Type strings are case-insensitive — "HID", "Hid", and "hid" all work, but lowercase is the convention.


HID is the most common type. The operating system gives SignalRGB direct access to the device without requiring a custom driver. Use this for keyboards, mice, headsets, and most consumer peripherals.

export function Type() { return "hid"; }

With HID you use device.write() / device.send_report() for writes, and device.read() / device.get_report() for reads. See Writes and Reads for details.


Raw USB bypasses the HID layer and communicates directly with the device using libusb. You need this when:

  • The device is not a HID-class device
  • You need bulk transfers larger than the HID packet size limit
  • The device requires libusb-level access (e.g. for LCD image streaming)
export function Type() { return "rawusb"; }

With raw USB you use the same device.write() and device.read() functions, but they now map to libusb bulk/interrupt transfers rather than HID. You may also use device.bulk_transfer() and device.control_transfer() for more control. See Advanced Communication.


Use "hybrid" when a device uses HID for some commands (e.g. authentication or configuration) and raw USB bulk transfers for others (e.g. streaming image data to an LCD).
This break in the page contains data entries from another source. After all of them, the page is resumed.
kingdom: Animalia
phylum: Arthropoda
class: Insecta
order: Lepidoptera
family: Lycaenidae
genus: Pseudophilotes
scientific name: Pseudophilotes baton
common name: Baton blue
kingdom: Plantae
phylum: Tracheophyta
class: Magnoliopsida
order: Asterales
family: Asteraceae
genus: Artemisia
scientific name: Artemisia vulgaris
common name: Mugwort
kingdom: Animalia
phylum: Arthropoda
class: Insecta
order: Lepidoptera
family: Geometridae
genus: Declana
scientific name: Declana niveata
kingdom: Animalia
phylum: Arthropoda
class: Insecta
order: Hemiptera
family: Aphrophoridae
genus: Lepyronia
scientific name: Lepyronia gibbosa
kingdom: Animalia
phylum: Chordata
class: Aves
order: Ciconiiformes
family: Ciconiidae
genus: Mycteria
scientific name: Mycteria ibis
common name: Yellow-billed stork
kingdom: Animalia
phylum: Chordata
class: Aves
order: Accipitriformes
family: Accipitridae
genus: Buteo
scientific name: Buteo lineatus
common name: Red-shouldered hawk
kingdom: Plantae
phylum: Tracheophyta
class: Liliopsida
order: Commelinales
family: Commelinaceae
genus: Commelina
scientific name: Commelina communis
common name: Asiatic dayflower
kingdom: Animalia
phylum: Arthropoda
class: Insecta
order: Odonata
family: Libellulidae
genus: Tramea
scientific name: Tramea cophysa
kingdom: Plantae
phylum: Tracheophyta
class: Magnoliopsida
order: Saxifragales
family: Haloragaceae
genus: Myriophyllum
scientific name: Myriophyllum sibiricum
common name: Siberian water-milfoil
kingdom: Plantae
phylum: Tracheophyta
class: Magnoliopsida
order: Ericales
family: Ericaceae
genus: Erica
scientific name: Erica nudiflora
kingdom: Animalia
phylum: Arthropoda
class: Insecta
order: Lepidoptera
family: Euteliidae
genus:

Both HID endpoints and raw USB endpoints are opened simultaneously.

export function Type() { return "hybrid"; }

For devices connected via a COM port. Import @SignalRGB/serial and use its read/write methods. See Advanced Communication for the full serial API.

import { serial } from "@SignalRGB/serial";
export function Type() { return "serial"; }

If you’re not sure which type your device needs, start here:

Does Windows enumerate it as a HID device?
├─ Yes → start with "hid"
│ If write commands fail → try "rawusb"
│ If the device also needs large bulk transfers → use "hybrid"
├─ No, it's a COM/serial port → "serial"
├─ No, it's on the network → "network"
└─ No, it's an SMBus device (RAM, GPU) → "smbus"

The most reliable way to check is to open USBDeview or Device Manager and look at the device class. A class of HID means "hid". A class of USB or libusb means "rawusb". If you see both, "hybrid" may be needed.

When in doubt, try "hid" first. If device.write() returns an error or the device doesn’t respond, switch to "rawusb".